Mardi 10 décembre 2012. Le Commissariat à la protection de la vie privée du Canada (CPVPC) publie son rapport annuel dans lequel le commissaire Daniel Therrien exhorte les parlementaires à moderniser les lois sur la protection des renseignements personnels pour mieux protéger les Canadiens dans un contexte où les technologies axées sur les données créent de graves risques d’atteinte à la vie privée.
En plus de revenir brièvement sur plusieurs enquêtes menées cette année et sur certaines décisions des tribunaux canadiens, ce rapport propose un plan d’action pour mettre à jour les lois fédérales sur la protection des renseignements personnels, soit la Loi sur la protection des renseignements personnels (LPRP) et la Loi sur la protection des renseignements personnels et les documents électroniques (LPRPDE). Selon le commissaire Therrien, « [l]a question n’est plus de savoir si l’on doit ou non moderniser les lois sur la protection des renseignements personnels.
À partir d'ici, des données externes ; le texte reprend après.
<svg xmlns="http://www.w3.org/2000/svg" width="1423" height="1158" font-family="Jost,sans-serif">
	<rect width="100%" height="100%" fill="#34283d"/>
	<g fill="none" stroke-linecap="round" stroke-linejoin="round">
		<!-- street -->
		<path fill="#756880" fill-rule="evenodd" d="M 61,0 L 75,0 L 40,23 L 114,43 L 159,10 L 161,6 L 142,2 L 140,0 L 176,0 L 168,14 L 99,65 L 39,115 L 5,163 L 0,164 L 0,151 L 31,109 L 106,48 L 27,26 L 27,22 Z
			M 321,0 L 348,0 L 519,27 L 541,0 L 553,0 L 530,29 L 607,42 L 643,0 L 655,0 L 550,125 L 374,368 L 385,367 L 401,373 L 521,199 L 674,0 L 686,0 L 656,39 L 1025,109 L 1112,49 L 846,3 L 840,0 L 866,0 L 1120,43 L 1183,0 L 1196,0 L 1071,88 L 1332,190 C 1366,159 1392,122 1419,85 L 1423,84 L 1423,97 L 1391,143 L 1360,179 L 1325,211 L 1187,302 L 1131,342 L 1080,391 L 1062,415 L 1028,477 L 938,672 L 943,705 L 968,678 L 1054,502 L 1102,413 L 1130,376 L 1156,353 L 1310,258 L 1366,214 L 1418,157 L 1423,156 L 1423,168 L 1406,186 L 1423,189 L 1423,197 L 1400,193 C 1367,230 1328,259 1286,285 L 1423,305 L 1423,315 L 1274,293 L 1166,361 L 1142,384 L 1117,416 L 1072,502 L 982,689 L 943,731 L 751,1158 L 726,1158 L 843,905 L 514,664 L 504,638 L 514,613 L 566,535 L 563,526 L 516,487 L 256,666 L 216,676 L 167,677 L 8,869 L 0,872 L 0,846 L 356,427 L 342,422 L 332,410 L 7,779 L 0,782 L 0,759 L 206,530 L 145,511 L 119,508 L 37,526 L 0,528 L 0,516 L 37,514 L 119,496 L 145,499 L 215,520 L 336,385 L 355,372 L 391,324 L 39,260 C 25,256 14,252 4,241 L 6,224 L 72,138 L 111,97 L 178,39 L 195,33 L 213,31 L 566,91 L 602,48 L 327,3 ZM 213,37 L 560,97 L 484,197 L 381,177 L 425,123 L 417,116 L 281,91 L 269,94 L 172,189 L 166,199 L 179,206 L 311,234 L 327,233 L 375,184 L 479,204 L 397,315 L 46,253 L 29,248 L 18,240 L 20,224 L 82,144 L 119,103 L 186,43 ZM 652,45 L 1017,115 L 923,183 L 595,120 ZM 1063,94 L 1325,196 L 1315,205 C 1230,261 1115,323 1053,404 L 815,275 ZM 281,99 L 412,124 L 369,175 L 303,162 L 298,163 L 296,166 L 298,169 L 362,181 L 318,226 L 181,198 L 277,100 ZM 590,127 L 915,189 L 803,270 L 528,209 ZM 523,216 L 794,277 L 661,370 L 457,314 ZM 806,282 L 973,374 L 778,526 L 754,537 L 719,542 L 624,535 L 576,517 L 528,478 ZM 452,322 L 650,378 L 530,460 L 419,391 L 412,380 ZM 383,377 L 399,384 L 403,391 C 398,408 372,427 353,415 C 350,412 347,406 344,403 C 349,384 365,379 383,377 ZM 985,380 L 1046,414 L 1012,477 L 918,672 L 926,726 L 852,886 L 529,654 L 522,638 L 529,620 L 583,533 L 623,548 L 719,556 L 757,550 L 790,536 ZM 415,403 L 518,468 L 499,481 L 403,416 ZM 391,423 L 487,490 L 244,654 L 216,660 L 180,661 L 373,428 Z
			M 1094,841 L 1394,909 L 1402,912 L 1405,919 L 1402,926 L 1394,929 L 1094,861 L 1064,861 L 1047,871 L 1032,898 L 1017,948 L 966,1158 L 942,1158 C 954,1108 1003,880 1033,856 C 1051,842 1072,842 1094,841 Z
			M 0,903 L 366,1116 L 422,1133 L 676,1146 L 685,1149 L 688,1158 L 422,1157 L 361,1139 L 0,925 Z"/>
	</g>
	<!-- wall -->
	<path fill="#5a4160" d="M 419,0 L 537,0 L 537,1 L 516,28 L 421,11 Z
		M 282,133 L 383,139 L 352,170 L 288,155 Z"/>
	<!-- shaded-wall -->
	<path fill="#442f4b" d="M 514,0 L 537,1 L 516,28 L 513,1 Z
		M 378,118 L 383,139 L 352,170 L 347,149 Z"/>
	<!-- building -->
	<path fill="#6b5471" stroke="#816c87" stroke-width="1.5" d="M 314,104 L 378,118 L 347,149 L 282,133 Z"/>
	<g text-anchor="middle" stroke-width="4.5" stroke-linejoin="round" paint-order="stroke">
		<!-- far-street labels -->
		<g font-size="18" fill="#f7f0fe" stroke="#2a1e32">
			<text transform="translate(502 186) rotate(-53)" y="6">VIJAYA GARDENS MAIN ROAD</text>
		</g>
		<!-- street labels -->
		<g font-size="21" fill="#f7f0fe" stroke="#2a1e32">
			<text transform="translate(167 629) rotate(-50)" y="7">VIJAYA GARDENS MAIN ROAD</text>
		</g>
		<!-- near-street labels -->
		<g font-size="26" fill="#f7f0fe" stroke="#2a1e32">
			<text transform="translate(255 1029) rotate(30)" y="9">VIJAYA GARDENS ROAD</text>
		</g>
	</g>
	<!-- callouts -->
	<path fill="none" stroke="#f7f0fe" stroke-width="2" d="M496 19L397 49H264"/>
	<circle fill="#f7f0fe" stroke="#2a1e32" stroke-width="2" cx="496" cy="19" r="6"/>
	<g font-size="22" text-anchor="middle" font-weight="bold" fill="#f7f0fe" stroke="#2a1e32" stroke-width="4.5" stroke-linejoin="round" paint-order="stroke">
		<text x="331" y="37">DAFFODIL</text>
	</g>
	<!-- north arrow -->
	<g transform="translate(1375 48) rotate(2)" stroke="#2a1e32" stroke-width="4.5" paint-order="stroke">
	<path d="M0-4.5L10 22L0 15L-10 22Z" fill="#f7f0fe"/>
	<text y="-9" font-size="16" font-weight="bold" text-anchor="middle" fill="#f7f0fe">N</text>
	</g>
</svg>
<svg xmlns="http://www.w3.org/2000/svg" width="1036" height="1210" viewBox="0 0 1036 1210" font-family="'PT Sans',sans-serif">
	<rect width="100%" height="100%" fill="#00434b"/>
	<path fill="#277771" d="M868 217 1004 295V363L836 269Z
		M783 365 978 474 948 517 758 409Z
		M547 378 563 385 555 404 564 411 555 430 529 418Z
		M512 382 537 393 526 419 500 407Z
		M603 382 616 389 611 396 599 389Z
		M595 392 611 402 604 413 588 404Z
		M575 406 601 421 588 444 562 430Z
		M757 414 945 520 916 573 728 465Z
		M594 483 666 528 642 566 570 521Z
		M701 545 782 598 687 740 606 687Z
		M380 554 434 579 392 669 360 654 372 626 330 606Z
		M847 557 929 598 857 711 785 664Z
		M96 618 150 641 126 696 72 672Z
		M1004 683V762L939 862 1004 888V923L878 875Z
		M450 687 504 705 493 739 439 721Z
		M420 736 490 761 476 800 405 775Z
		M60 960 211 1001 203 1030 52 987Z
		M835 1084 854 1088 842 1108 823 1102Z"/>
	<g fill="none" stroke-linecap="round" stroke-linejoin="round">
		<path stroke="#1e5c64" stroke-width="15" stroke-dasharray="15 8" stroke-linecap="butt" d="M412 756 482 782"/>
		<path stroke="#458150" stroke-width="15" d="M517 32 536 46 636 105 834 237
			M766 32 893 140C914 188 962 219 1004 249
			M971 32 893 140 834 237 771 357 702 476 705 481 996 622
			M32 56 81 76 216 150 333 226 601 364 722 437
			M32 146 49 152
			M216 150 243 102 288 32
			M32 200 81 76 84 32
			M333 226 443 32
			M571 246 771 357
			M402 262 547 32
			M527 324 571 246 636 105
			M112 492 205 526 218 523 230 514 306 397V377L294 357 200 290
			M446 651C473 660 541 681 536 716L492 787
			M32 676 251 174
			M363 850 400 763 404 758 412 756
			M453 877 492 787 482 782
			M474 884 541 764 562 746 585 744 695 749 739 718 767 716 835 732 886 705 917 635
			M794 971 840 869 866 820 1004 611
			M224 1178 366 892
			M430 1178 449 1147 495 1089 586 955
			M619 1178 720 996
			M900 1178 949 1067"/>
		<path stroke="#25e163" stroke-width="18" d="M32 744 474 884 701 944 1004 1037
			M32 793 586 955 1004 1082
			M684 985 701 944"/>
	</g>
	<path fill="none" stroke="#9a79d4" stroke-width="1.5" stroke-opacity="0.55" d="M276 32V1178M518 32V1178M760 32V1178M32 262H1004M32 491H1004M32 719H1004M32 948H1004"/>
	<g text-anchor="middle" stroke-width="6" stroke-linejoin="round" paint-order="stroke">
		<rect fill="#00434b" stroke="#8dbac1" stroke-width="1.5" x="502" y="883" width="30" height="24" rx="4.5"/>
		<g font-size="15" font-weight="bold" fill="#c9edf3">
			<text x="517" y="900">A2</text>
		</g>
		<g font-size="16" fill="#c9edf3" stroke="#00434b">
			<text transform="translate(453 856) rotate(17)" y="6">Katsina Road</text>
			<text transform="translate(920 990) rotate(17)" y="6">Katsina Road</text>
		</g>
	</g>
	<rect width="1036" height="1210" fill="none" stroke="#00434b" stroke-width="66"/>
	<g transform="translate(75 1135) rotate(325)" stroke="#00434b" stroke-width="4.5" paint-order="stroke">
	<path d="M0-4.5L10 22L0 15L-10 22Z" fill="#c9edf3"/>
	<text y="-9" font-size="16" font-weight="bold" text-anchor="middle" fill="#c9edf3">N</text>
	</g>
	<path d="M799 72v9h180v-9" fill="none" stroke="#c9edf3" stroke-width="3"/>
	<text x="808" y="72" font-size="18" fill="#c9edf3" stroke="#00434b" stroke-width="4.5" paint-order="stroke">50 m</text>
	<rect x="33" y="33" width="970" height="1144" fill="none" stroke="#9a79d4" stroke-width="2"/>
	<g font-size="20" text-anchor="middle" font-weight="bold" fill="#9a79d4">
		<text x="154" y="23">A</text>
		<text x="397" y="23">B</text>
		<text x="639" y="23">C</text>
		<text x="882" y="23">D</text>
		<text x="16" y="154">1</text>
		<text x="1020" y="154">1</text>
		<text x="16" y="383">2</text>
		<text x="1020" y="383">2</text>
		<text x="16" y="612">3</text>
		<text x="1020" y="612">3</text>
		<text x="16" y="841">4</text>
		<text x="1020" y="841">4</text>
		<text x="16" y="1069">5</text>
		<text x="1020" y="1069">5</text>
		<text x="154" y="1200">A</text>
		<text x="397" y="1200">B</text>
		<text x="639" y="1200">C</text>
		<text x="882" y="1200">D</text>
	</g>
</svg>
Il s’agit maintenant de déterminer comment procéder. »
Une approche plus interventionniste
D’abord, le Commissaire appelle le législateur à être plus interventionniste et à rejeter l’argument selon lequel les lois fondées sur le respect des droits nuisent à la croissance économique ou à d’autres objectifs sociétaux importants. Selon lui, on ne devrait pas laisser les individus seuls face aux entreprises. La protection de la vie privée repose actuellement sur une « forme imparfaite du consentement » qui « défavorise nettement les individus lorsqu’ils sont confrontés à des organisations ayant infiniment plus de connaissances et de pouvoir » :
« [N]ous observons de plus en plus de limites au modèle de consentement dans un environnement où l’on cherche, afin d’innover ou de générer des profits, à utiliser les données à des fins autres que celles pour lesquelles elles ont été recueillies. Cette situation fait en sorte que les individus subissent un fardeau excessif, et un transfert déraisonnable de responsabilité, en raison des demandes de consentement souvent formulées en des termes vagues et incompréhensibles. »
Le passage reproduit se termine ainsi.